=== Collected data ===
───

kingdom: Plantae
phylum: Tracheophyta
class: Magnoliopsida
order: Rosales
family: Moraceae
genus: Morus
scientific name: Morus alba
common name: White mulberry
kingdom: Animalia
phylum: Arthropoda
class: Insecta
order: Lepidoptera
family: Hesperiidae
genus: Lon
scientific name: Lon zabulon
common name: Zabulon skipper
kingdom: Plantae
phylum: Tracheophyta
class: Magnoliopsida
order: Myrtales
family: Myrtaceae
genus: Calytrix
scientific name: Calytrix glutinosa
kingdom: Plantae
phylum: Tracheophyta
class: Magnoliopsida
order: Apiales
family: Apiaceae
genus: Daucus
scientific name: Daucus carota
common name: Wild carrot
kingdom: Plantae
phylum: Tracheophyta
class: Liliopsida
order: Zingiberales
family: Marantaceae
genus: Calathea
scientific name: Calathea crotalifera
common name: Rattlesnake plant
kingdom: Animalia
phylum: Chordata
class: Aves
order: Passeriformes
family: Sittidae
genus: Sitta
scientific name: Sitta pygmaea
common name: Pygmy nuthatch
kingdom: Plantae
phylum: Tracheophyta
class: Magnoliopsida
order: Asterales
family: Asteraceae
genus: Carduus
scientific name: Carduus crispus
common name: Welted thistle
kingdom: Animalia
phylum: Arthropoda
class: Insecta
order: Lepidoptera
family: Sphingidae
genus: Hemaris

───

=== Exercise directions ===
Express the lines above as a JSON list of strings, one string per line, leaving out blank lines. Begin with the first line and stop after the line that contains "common name: Pygmy nuthatch".

=== Task output ===
[
  "kingdom: Plantae",
  "phylum: Tracheophyta",
  "class: Magnoliopsida",
  "order: Rosales",
  "family: Moraceae",
  "genus: Morus",
  "scientific name: Morus alba",
  "common name: White mulberry",
  "kingdom: Animalia",
  "phylum: Arthropoda",
  "class: Insecta",
  "order: Lepidoptera",
  "family: Hesperiidae",
  "genus: Lon",
  "scientific name: Lon zabulon",
  "common name: Zabulon skipper",
  "kingdom: Plantae",
  "phylum: Tracheophyta",
  "class: Magnoliopsida",
  "order: Myrtales",
  "family: Myrtaceae",
  "genus: Calytrix",
  "scientific name: Calytrix glutinosa",
  "kingdom: Plantae",
  "phylum: Tracheophyta",
  "class: Magnoliopsida",
  "order: Apiales",
  "family: Apiaceae",
  "genus: Daucus",
  "scientific name: Daucus carota",
  "common name: Wild carrot",
  "kingdom: Plantae",
  "phylum: Tracheophyta",
  "class: Liliopsida",
  "order: Zingiberales",
  "family: Marantaceae",
  "genus: Calathea",
  "scientific name: Calathea crotalifera",
  "common name: Rattlesnake plant",
  "kingdom: Animalia",
  "phylum: Chordata",
  "class: Aves",
  "order: Passeriformes",
  "family: Sittidae",
  "genus: Sitta",
  "scientific name: Sitta pygmaea",
  "common name: Pygmy nuthatch"
]